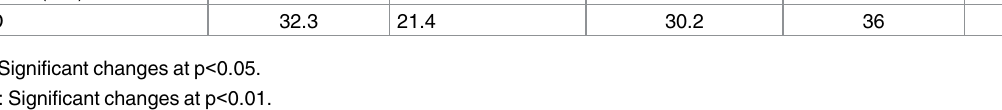
PLOS ONE | https://doi.org/10.1371/journal.pone.0181623 July 20,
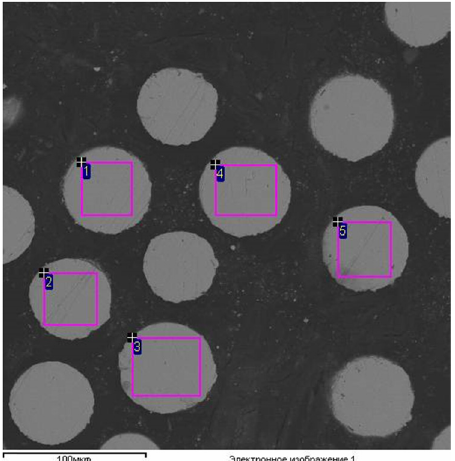
Figure 12: Example of determining the chemical composition of a powder after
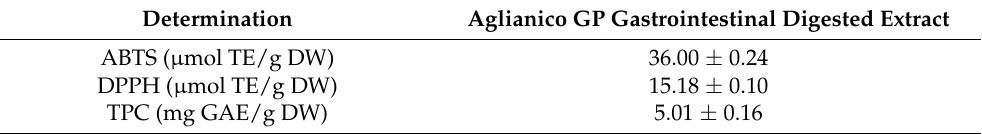
Table 1. Antioxidant activity and TPC of Aglianico GP gastrointestinal digested extract. Determination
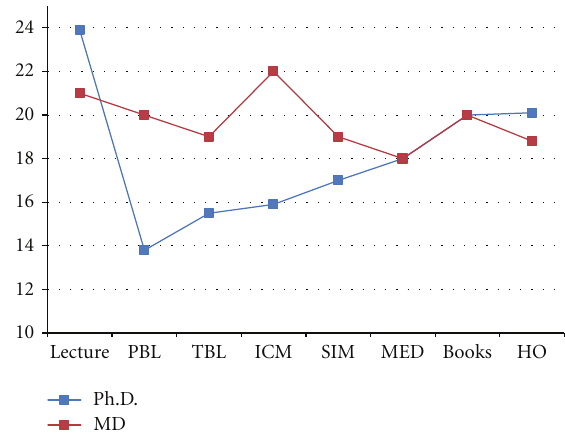
Figure 2: Ratings of faculty members holding either a Ph.D. or MD degree.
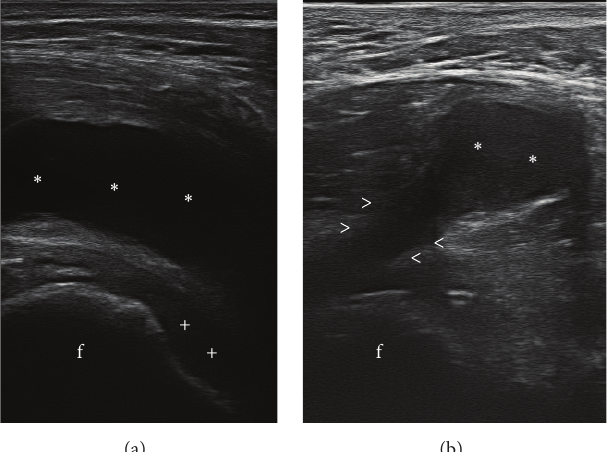
Figure 5: Ultrasound examination of the hip. (a) Longitudinal scan revealing the presence of a neoformation with fluid content (asterisks) anterior to the right hip. In the hip joint, an effusion (+) is present. (b) Semicoronal scan showing the connection between the joint and the formation (arrowheads), f: femoral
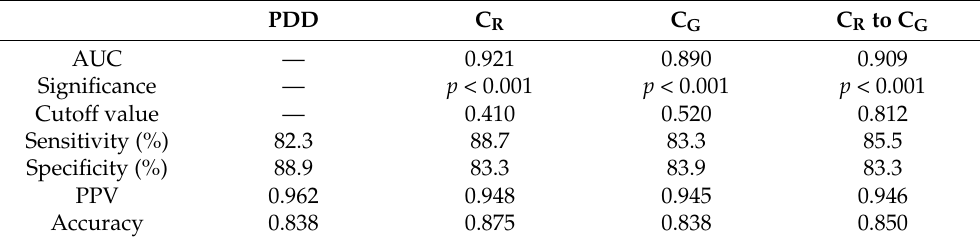
Table 3. Comparison between ALA-PDD and the combination of ALA-PDD and chromaticity analysis for discriminating between oral cancer or high-risk dysplasia and low-risk dysplasia or benign lesions. PDD C R C G C R to C G AUC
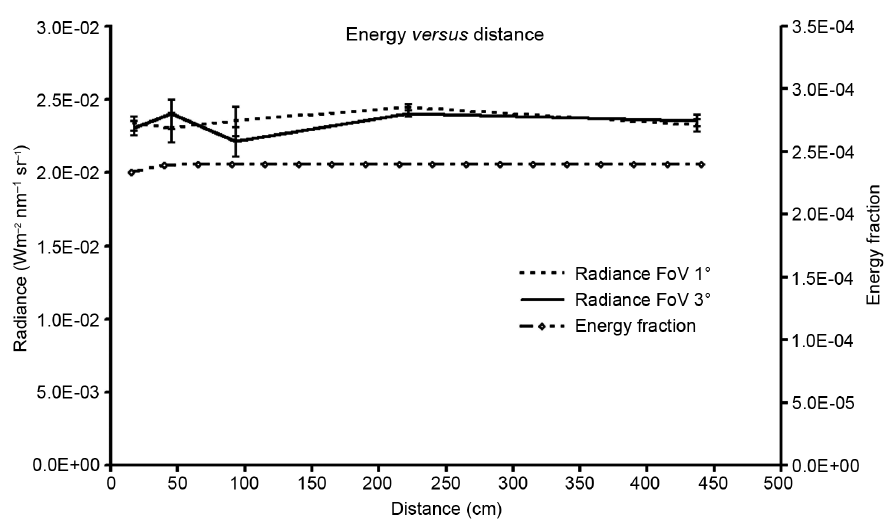
Fig. A.2. Graph of the radiance trend with respect to the distance from the panel to ASD foreoptics. The curves show the ASD measured trend for FoV 1° ( F = 98 mm) and FoV 3° ( F = 32 mm), while energy fraction curve rep- resents the numerical solution of eq. (A.12) and eq. (A.13). Table A.I. R c as a function of the distance between field stop source for the two ASD optics. Z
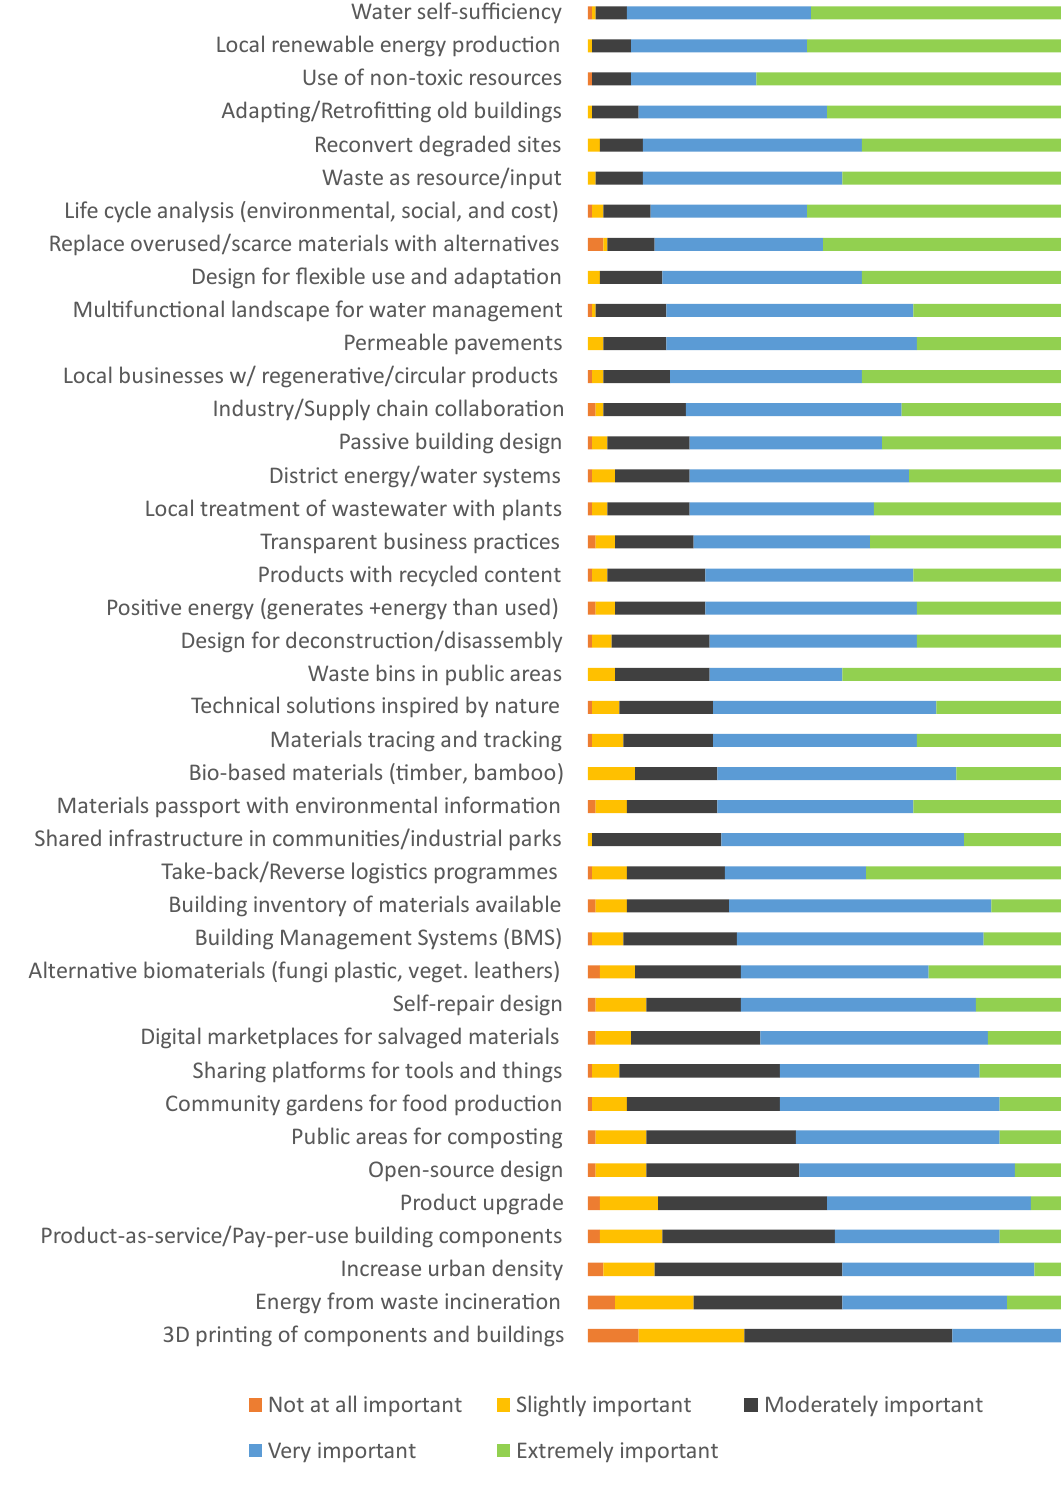
Figure 14. Perception of importance of strategies for a regenerative and circular management and use of resources.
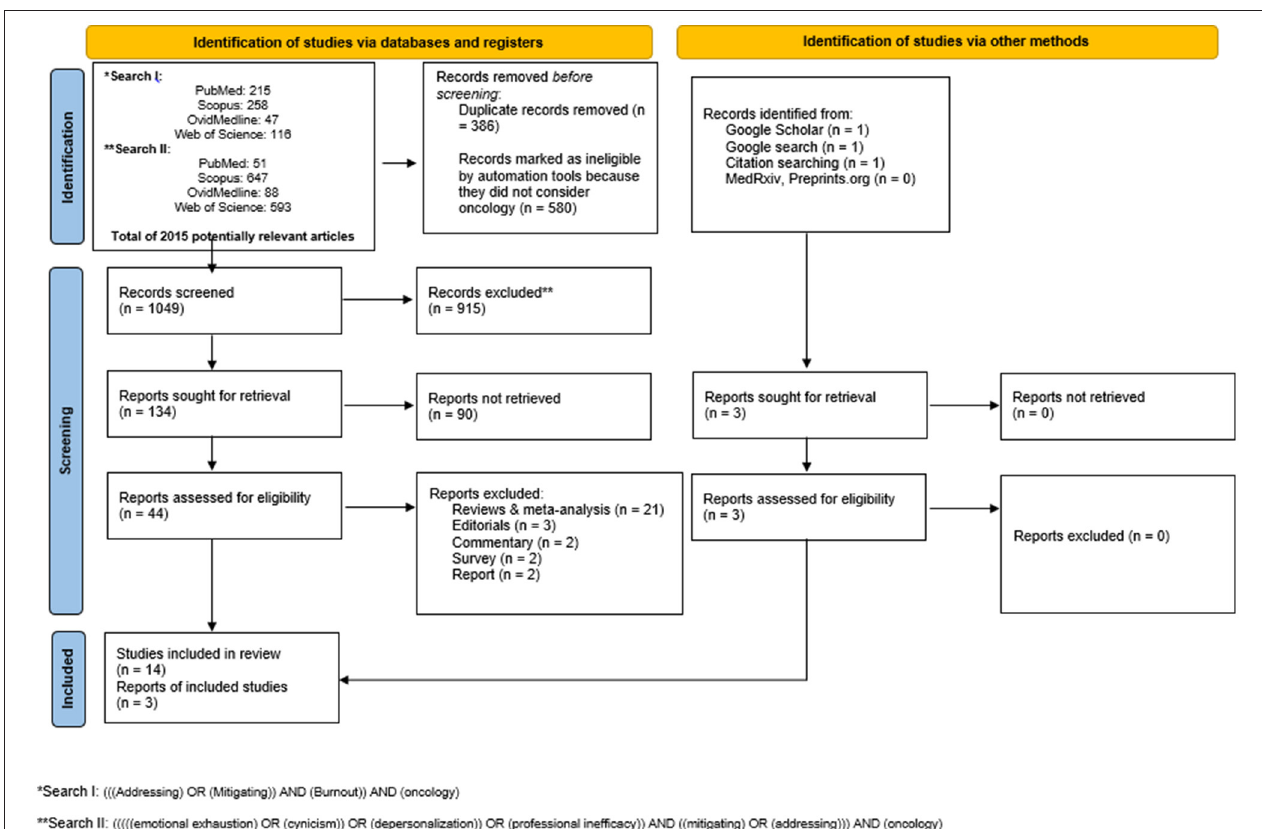
FIGURE 1 | The Preferred Reporting Items for Systematic Review and Meta-Analysis (PRISMA) flow diagram highlighting the search strategy and the search results.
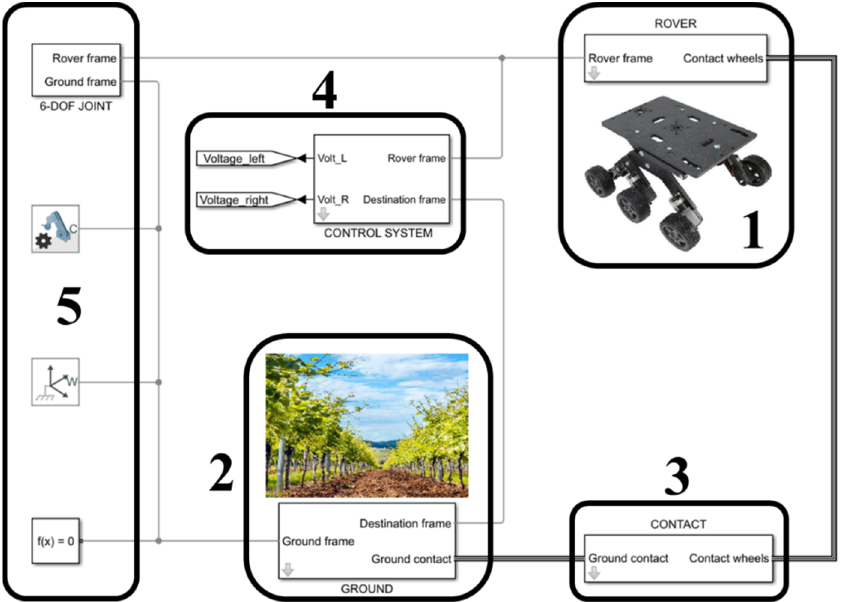
Figure 1. Main blocks composing the multibody simulation test rig for the agricultural rover design.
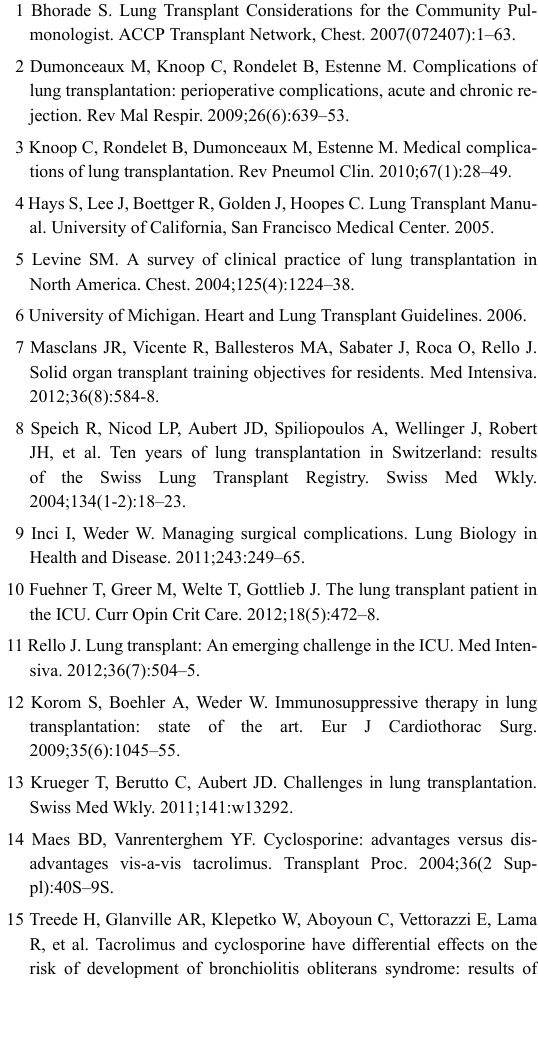
Table 5: Physiotherapy objectives and techniques used in the early postoperative phase after lung transplantation. Indication, objective and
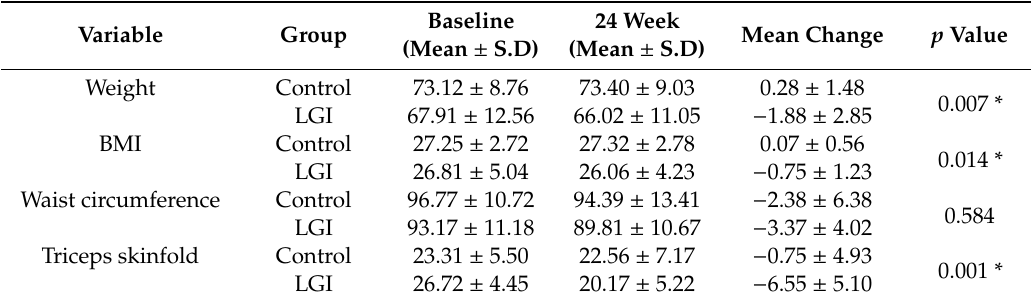
Table 3. Comparison of di ff erences between baseline and 24 weeks in Anthropometric measurements between the LGI and Control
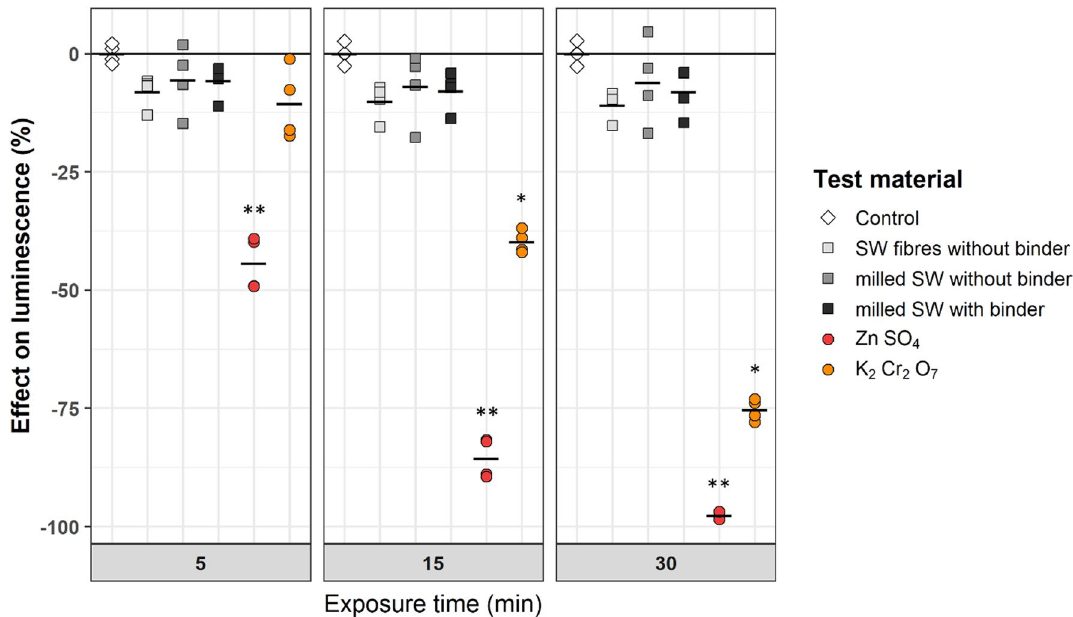
Fig. 3 Results of the bacterial bioluminescence inhibition test for the negative control (white diamond), the eluates (100 mg/L) of the three test materials (grey squares) and the positive controls (zinc sulfate and potassium dichromate; red and orange circles) after 5, 15 and 30 min of exposure, as individual values and means of n 4 replicates (black dash). Effects were calculated in comparison to the mean value of luminescence in the = negative control and positive effect values show luminescence stimulation, while negative values show luminescence inhibition. Asterisks denote significant differences between the treatments and the negative control (Dunn’s test: *: p < 0.05, **: p < 0.01)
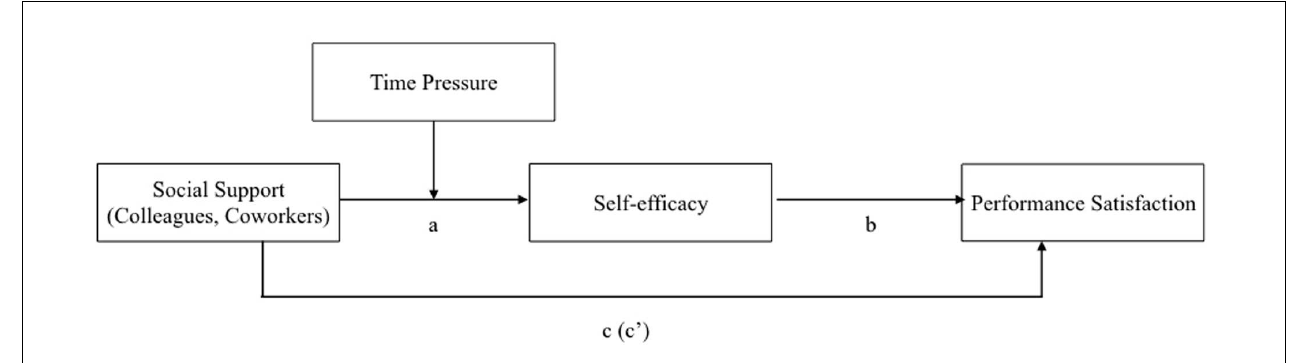
FIGURE 1 | Proposed research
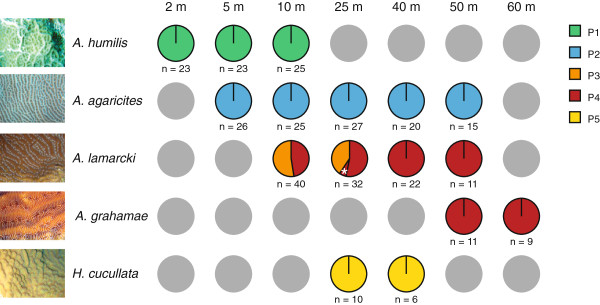
Distribution of Symbiodinium ITS2 profiles across the five agariciid host species and depths. Each pie chart represents the sampled population of a host species at a certain depth. Asterisk (*) indicates a P4 profile that had an additional C1 band. Figure legend text.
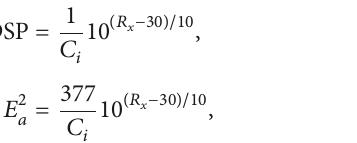
induced by the tablet at 1940 MHz for g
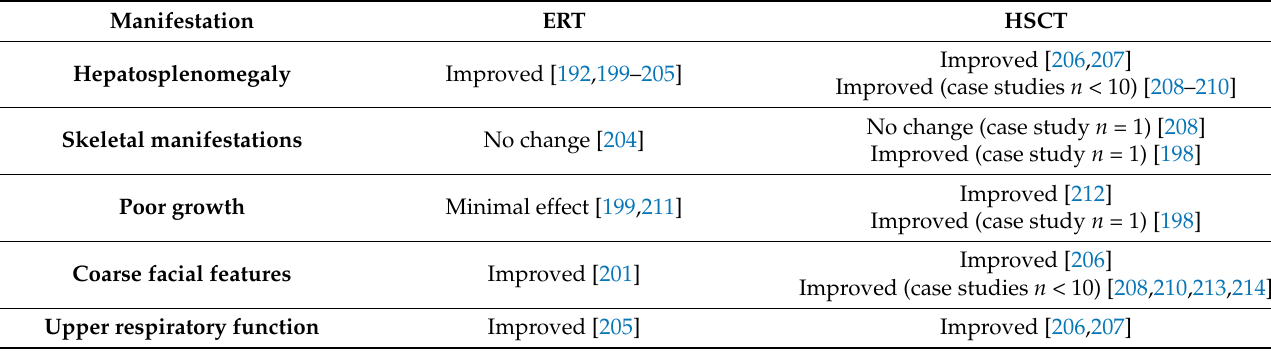
Table 4. Outcome of HSCT and ERT on manifestations in patients with MPS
******************************
> [The task] Give again the stretch of lines above from the one with "Figure 12: Example" through the one with "Figure 5: Ultrasound", both ends kept, and copy no pictures.

> [Answer section]
Figure 12: Example of determining the chemical composition of a powder after
Table 1. Antioxidant activity and TPC of Aglianico GP gastrointestinal digested extract. Determination
Figure 2: Ratings of faculty members holding either a Ph.D. or MD degree.
Figure 5: Ultrasound examination of the hip. (a) Longitudinal scan revealing the presence of a neoformation with fluid content (asterisks) anterior to the right hip. In the hip joint, an effusion (+) is present. (b) Semicoronal scan showing the connection between the joint and the formation (arrowheads), f: femoral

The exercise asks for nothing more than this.